Best Actor 1951: Fredric March in Death of a Salesman

Fredric March received his fifth and final Oscar nomination for portraying Willy Loman in Death of a Salesman.

This version of Death of a Salesman is rather strange in that it portrays every flashback, as something Willy is currently seeing, no matter what the situation.

After just speaking of Stanley Kowalski it is interesting to jump to Willy Loman certianly two of the most famous leads of the modern theater. Where Marlon Brando reprised his role, the original Willy, Lee J. Cobb did not, leaving March in the role. Also what should be noted is the original director of Streetcar Elia Kazan directed the film version, Kazan did not direct the film version of Death of a Salesman, even though he was the director of the original production of the play.

I think all these changes most certianly lead to this bizarre interpretation of both the play and the character that is found in this film. A film that the movie company had so little respect for they almost put a short film "Life of a Salesman" before the main film, to basically contradict everything the film was going to say before it said it. I think with that little piece of trivia, one can see why this film does not work at all, because it seems the people who made it had know idea what the play meant.

This is the most true because of the character of Willy Loman in this film, that is suppose to be a beaten down salesman, beaten down due to his failure to live up to the dream he made up for himself, as well as his disappointment in his son Biff's inability to do the same.

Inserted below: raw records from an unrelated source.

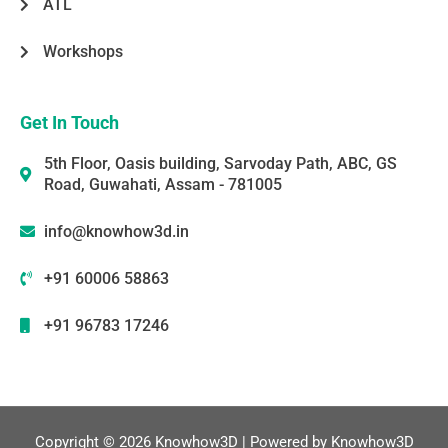
ATL
Workshops
Get In Touch
5th Floor, Oasis building, Sarvoday Path, ABC, GS
Road, Guwahati, Assam - 781005
info@knowhow3d.in
+91 60006 58863
+91 96783 17246
Copyright © 2026 Knowhow3D | Powered by Knowhow3D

In this film though I certianly felt he was on the end of his rope, but I felt what got him there was not so much the failure, but the fact that Willy is plainly insane, not just slowly losing it as the play seems to say, and he just continued to become even more insane as time went on, with the failure simply contributing to that.

Now I do not think the filmmakers meant this really, and the original play most certianly did not mean this, but it comes out this way because of the odd direction, and March's performance. March plays basically every scene as basically a manic insane man, who only comes down on occasion, but only for a short while. It is an odd performance most certianly because of this, and I do not think it is all March's fault since it is the film who always has him talking to himself out loud, thinking he is talking to someone.

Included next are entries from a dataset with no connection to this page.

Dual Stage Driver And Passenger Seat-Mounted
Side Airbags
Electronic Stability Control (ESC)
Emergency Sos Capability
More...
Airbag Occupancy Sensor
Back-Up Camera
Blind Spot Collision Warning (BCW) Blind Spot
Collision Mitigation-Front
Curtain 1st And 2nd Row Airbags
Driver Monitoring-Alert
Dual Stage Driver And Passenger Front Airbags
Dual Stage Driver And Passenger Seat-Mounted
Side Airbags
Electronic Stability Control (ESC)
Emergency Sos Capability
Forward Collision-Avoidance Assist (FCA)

I suppose one could say this is how March is trying to show how much of a defeated man Willy is, but even that would seem an odd way to show Willy's defeat. Also he basically plays Willy in this insane fashion in many of the past remembrance scenes as well. March still plays each of these scenes in too manic of a fashion, especially his scenes with his brother Ben. Willy sees Ben as successful, and wants to achieve in the same fashion. March though does not make it like this is an idea Willy has that is extremely important, but instead just a completely insane obsession.

March is an actor I do like, but here the direction makes him go off the deep end. Now I think this is quite the misinterpretation on March's part, as well as the directors. This is an incredibly hammy performance, but Willy here is basically insane, so the hamminess is not entirely misplaced. A misinterpretation that does not work, but I must say a misinterpretation that March is quite consistent about. He seems to be entirely insane, and March's moments of clarity such as his quiet talks with his wife, or his talk with Biff, after Biff sees Willy is having an affair are sort of well handled.

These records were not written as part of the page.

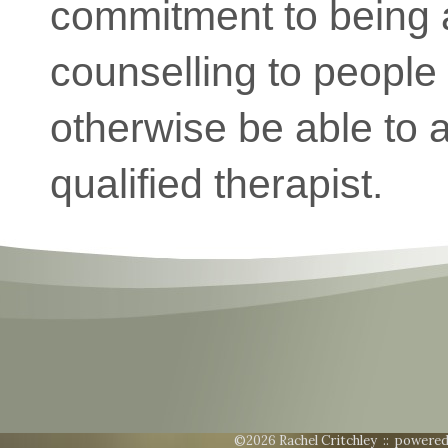
commitment to being a
counselling to peopl
otherwise be able to a
qualified therapist.
©2026 Rachel Critchley ::
powered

This is a performance I really do not know how to rate. I most certianly can't rate it highly because this is such an odd, and frankly incorrect way to play the part, but really the direction most certianly wanted him to play this part in this way as well, so I almost want to say it is not entirely March's fault, they wanted him to play it insane so he did, I guess. I don't know really, his insanity is not exactly poorly done as it very well could have been, but it does work incredibly poorly for the story and the character. All I really can say about March is watch at least part of this one for yourself, it most certainly is something, that is for sure. I will say this is one of the hardest performances I ever have had to judge just due to the strangeness of the whole thing.

2 comments:

Anonymous said...

I remember liking March's performance in this when I saw the film on TCM a few years back so i'll have to locate a copy and see it again soon.
My two favorites from this year are definately Montgomery Clift and Arthur Kennedy so i'll just have to see how you rate them :)
also if you ever go back to 1929 best actor performances I actually discovered you could locate copies of Paul Muni in The Valiant and George Bancroft in Thunderbolt (I liked Bancroft in The Docks of New York so i'll have to order this sometime) at:

scootersmoviesshop.com

they sell both movies for $10.
Unfortunately Lewis Stone's oscar nomination that year was for The Patriot which is a lost film. So until a copy turns up in an archive the film and Stone's performance will remain lost.
just thought I'd pass this info along and keep up the great performance reviews!!

Sage Slowdive said...

Terrible, I didn't like anything about this movie anyways.